:: Verilen Metin ::

Çarşamba, Şubat 01, 2006


insanin ölmesi kişisel bir kıyamettir..

her gun kıyameti yasiyorum en sevdigim kişinin ölümünü hala kabullenemiyorum hala eksikliğini hissediyorum hala nefes aldığım yaşamımı sürdürürken hersey bana onu anımsatıyor aynaya bakıyorum ne kadar çok babama benzemeye başladığımı görüyorum kendimi zor tutuyorum sevmiyorum aynaları bana kıyameti yaşatıyorlar...
odamdaki aynayı bundan söktüm kimseye diyemiyorum sebebini soran anneme bile yutkunmakla geçiyor akşamları sofraya oturduğumda annem ve kız kardeşimin gözlerinin içine bakıyorum anlıyorlarmı acaba diyorum içimden geçenleri acaba biliyorlarmı o an düşündüğümü babamın yerine bakıyorum boş duruyor her sofraya tabaklar konduğunda yemekler o tabaklara koyulduğunda oda olsaydı şimdi diyorum iki üç kaşıkta ona koyacaktık ama yok biz yiyoruz diyorum boğazımdan zor geçiyor düğüm düğüm oluyor hızlıca yiyip kalkıyorum oturuyorum gidip gözüm oturduğu yere takılınca kalkıp çıkıyorum dışar bişi diyemiyorum kaçıyorum annem ve kız kardeşimden nereye kadar böyle devam edicek bilmiyorum sanırım artık bu evden gitmemizin zamanı geldi diyorum yazı bekliyorum anıları anımsatmasından kaçmak için ama unutturacakmı bu bilmiyorum sanmıyorum ama deneyeceğim aklıma annem geliyor ...

:::
:: Öğeler ::

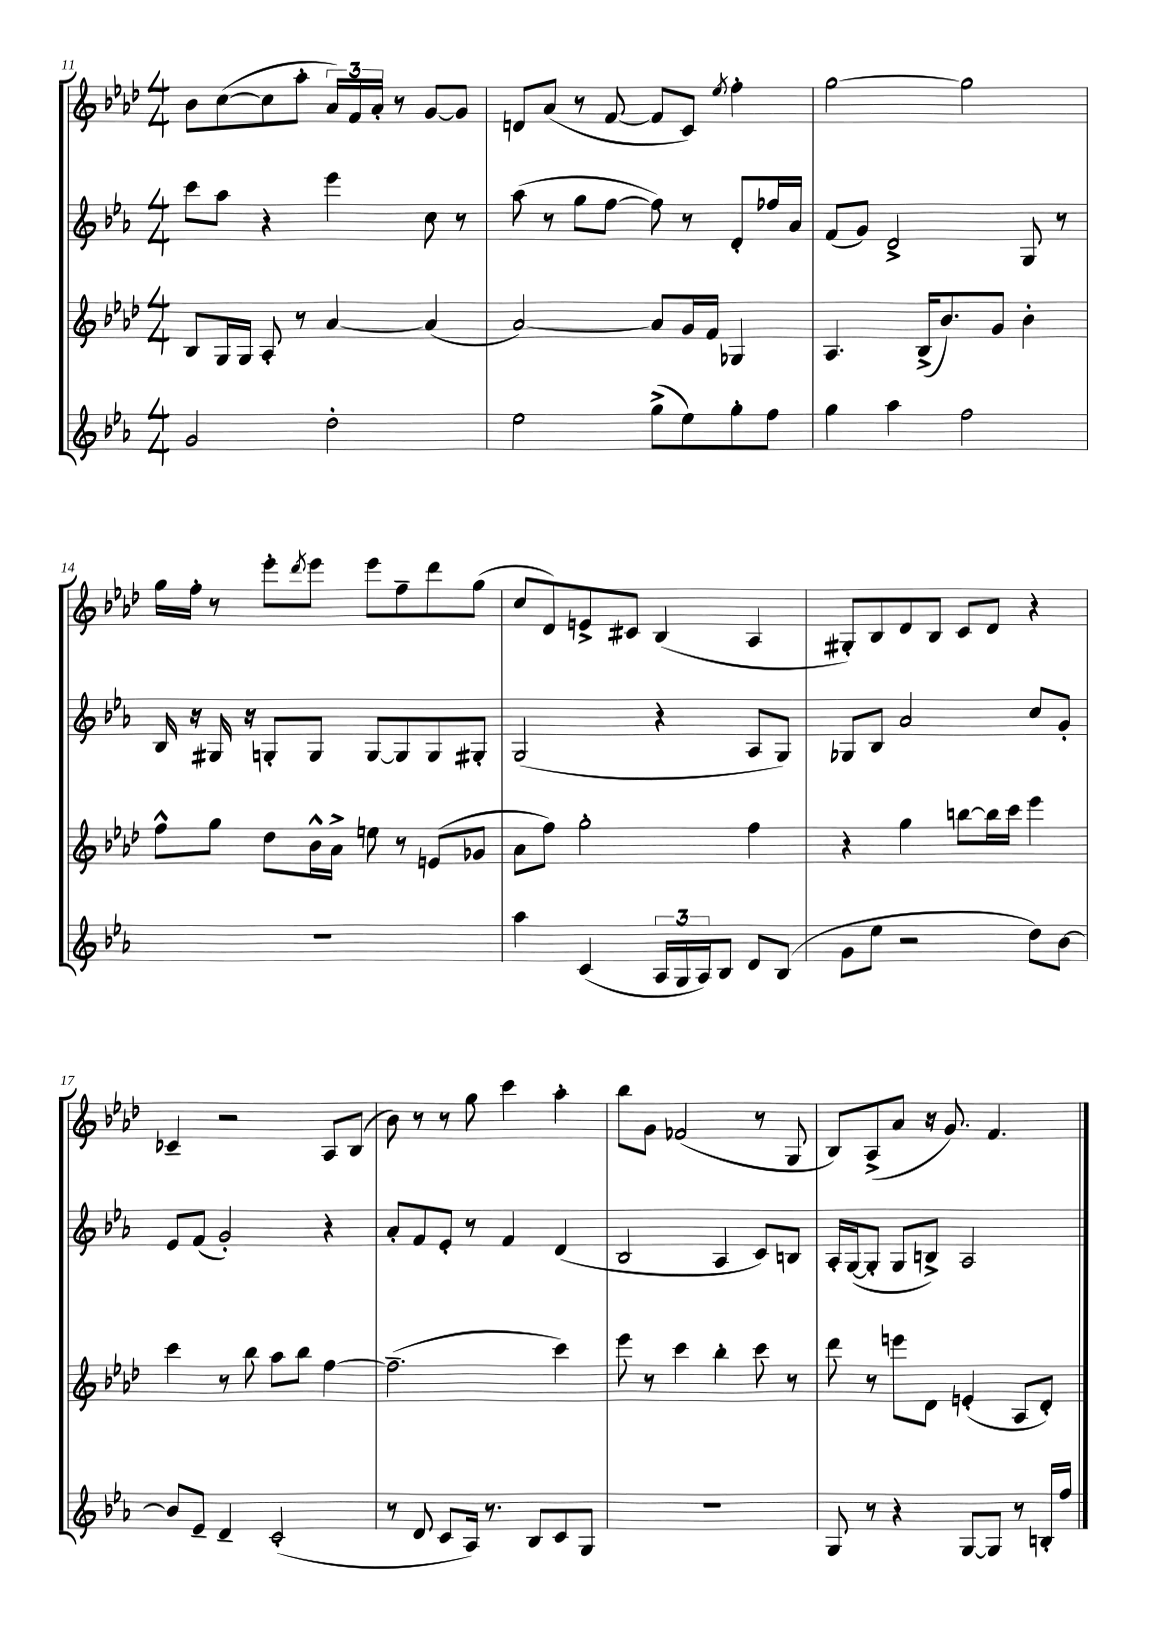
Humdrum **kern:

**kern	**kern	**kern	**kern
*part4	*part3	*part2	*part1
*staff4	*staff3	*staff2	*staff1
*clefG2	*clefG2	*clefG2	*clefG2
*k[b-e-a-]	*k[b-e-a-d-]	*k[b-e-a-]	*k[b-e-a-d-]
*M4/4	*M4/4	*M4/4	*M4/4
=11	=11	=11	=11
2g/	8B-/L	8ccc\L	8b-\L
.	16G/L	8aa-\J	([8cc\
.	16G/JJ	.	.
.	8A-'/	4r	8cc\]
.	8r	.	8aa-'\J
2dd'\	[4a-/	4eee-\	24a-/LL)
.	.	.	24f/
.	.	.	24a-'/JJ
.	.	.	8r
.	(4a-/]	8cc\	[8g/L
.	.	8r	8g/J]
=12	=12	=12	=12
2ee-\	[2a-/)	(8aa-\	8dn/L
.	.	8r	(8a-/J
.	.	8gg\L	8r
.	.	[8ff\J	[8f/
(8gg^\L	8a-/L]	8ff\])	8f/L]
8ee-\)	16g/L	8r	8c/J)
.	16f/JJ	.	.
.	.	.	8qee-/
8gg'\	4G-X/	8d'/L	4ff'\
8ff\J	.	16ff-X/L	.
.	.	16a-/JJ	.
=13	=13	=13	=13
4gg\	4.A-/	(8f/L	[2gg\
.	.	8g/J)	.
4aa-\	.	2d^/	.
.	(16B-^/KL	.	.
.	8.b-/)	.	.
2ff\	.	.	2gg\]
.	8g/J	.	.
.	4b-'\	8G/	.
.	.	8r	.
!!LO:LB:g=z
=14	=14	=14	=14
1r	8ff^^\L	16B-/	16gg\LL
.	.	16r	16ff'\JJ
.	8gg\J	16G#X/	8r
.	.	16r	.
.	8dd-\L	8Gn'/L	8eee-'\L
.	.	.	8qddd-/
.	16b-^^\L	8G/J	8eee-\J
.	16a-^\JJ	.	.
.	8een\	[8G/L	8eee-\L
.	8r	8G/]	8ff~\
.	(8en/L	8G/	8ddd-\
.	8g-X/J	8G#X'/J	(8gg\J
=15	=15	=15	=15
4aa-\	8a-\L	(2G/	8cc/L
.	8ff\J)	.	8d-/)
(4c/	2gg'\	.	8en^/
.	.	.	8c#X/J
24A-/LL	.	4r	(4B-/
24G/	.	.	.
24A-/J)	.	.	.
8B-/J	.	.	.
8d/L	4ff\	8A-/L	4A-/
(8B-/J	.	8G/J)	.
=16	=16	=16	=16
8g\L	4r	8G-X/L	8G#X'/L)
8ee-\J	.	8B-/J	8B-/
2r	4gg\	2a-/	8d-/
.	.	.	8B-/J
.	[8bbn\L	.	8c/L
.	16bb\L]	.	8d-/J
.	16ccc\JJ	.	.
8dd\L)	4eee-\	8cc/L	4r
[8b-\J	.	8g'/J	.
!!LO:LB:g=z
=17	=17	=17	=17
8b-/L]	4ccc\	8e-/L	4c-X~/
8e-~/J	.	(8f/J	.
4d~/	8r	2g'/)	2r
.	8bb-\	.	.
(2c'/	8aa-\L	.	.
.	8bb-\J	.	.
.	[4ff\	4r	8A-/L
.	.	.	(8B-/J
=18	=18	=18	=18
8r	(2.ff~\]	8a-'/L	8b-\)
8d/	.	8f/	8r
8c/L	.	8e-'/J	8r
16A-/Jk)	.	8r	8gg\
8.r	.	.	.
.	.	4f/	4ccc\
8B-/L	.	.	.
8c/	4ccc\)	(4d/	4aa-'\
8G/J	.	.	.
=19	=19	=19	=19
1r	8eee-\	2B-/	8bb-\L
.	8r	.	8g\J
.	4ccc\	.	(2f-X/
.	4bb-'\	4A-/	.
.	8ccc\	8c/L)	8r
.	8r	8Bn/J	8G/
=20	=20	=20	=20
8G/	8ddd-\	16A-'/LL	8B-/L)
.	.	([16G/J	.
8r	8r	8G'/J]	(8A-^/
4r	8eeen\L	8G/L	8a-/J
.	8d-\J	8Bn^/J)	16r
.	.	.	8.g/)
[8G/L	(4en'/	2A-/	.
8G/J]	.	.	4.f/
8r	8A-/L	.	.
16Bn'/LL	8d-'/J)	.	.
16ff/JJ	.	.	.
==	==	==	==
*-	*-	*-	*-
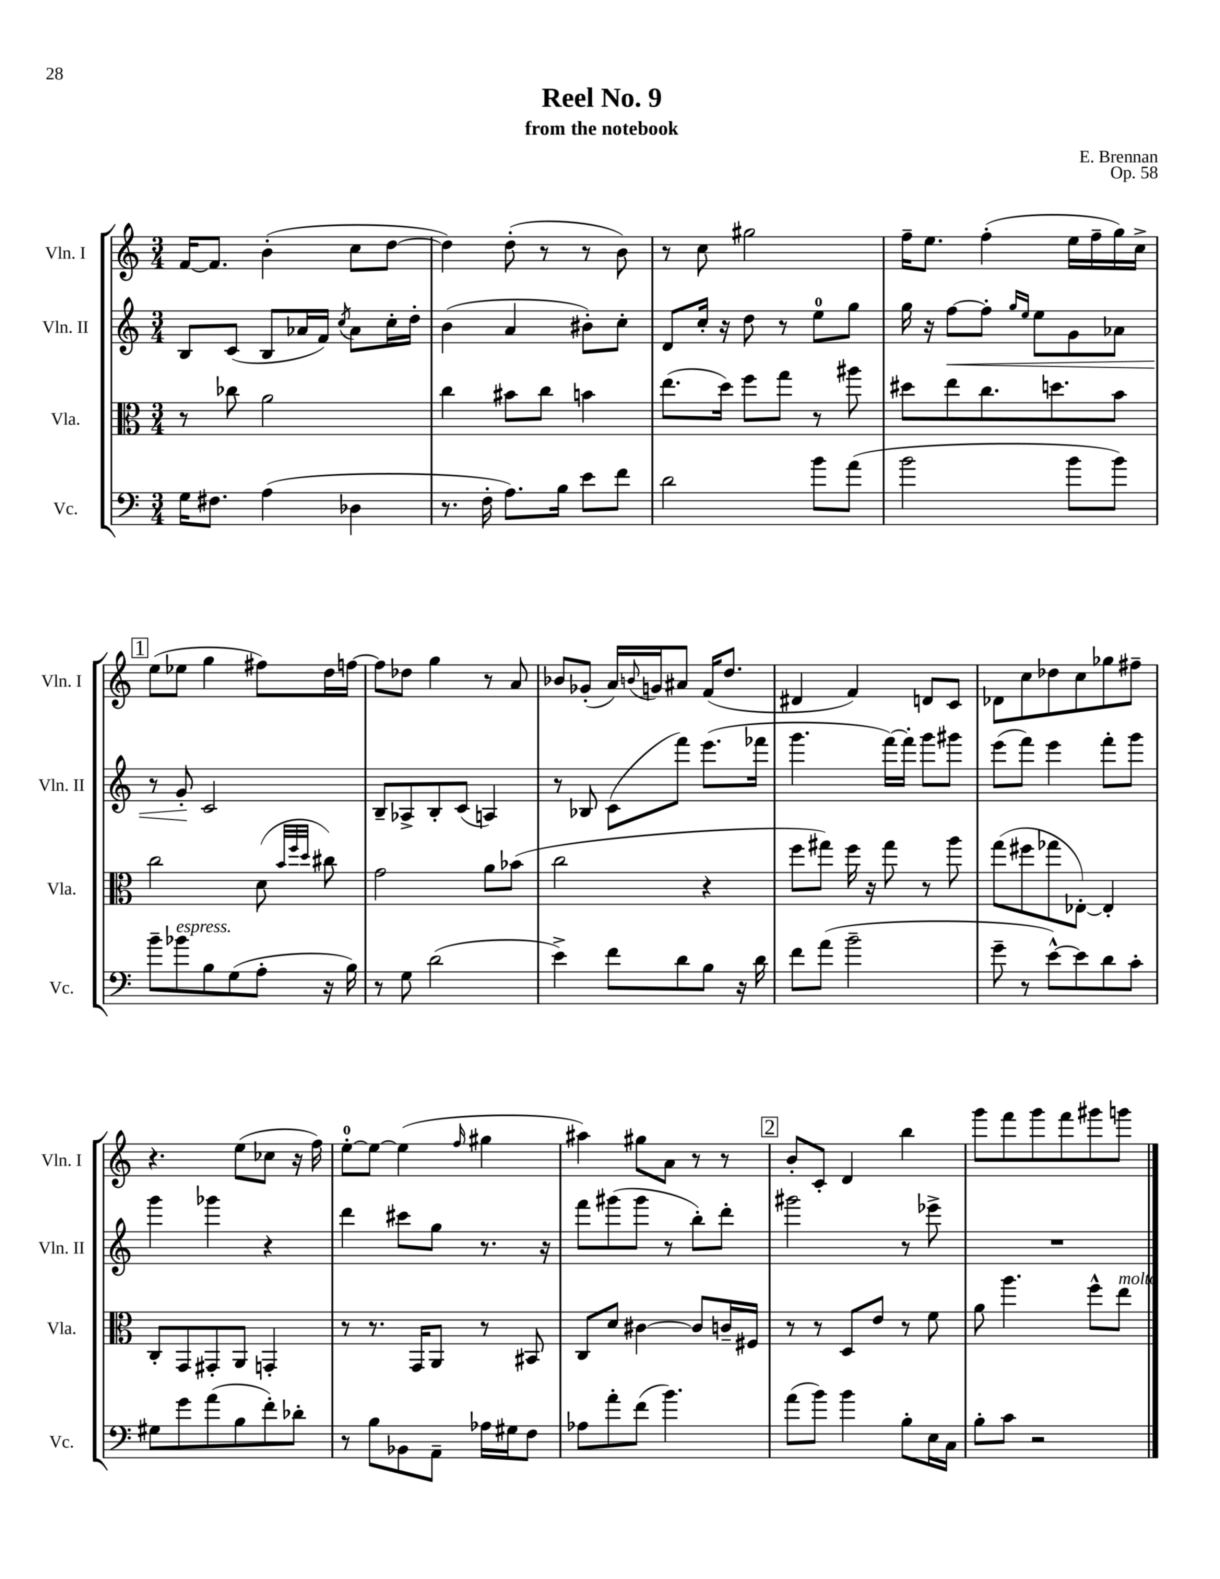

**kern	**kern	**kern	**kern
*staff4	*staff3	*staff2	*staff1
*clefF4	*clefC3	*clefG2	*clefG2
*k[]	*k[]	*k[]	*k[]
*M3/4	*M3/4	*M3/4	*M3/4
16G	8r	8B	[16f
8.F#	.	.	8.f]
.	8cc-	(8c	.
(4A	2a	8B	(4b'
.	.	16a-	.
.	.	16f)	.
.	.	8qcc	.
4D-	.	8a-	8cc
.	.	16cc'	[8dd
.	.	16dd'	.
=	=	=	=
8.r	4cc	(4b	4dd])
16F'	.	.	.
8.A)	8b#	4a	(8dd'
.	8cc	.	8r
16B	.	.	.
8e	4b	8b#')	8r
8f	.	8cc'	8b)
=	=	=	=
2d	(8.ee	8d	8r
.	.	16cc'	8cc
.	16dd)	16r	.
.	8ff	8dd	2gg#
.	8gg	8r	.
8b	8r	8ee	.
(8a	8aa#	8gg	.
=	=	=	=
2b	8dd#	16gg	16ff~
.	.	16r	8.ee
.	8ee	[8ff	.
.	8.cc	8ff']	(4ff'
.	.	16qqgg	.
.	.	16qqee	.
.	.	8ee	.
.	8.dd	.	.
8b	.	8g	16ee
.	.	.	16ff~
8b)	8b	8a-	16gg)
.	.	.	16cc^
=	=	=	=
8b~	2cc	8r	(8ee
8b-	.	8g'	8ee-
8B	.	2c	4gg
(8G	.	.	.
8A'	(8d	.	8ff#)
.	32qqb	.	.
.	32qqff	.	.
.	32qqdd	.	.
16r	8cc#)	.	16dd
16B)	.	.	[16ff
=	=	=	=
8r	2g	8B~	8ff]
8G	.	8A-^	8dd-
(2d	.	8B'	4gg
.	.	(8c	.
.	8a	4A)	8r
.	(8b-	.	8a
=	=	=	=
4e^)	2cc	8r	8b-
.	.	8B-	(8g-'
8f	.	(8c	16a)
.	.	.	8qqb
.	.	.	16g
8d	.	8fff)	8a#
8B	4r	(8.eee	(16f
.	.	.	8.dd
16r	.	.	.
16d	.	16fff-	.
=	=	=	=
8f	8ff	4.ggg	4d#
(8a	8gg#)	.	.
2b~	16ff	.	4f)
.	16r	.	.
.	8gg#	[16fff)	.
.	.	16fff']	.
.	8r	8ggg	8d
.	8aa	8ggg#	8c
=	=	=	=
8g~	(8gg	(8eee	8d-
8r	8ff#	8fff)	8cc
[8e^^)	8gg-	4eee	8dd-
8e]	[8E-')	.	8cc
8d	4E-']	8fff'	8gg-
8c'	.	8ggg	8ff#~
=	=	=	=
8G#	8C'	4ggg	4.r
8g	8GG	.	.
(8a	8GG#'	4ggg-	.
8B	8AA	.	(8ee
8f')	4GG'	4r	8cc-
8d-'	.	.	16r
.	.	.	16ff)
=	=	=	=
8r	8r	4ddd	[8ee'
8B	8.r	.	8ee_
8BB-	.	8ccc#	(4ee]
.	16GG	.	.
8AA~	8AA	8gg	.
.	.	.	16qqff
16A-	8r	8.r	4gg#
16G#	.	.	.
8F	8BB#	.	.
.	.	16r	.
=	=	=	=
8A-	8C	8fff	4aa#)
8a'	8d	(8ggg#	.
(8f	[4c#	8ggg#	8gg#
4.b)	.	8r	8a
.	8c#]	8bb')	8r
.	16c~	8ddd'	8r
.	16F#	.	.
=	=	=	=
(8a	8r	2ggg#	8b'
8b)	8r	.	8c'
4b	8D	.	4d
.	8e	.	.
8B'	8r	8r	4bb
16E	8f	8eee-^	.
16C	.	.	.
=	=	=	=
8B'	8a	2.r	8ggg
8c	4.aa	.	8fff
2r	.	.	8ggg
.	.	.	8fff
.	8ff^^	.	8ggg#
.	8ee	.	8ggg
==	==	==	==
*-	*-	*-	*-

:::

### Alıştırmalar
a. Baba kaybını anlatan metne göre, anlatıcı aynaya baktığında ne görüyor?
b. Baba kaybını anlatan metinden "insanin ölmesi kişisel" ile başlayıp "bana kıyameti yaşatıyorlar..." de dahil olmak üzere oraya kadar süren bölümü hiç değiştirmeden yinele.

### Görev Sonuçları
a. Babasına ne kadar çok benzemeye başladığını görüyor.

b.
insanin ölmesi kişisel bir kıyamettir..

her gun kıyameti yasiyorum en sevdigim kişinin ölümünü hala kabullenemiyorum hala eksikliğini hissediyorum hala nefes aldığım yaşamımı sürdürürken hersey bana onu anımsatıyor aynaya bakıyorum ne kadar çok babama benzemeye başladığımı görüyorum kendimi zor tutuyorum sevmiyorum aynaları bana kıyameti yaşatıyorlar...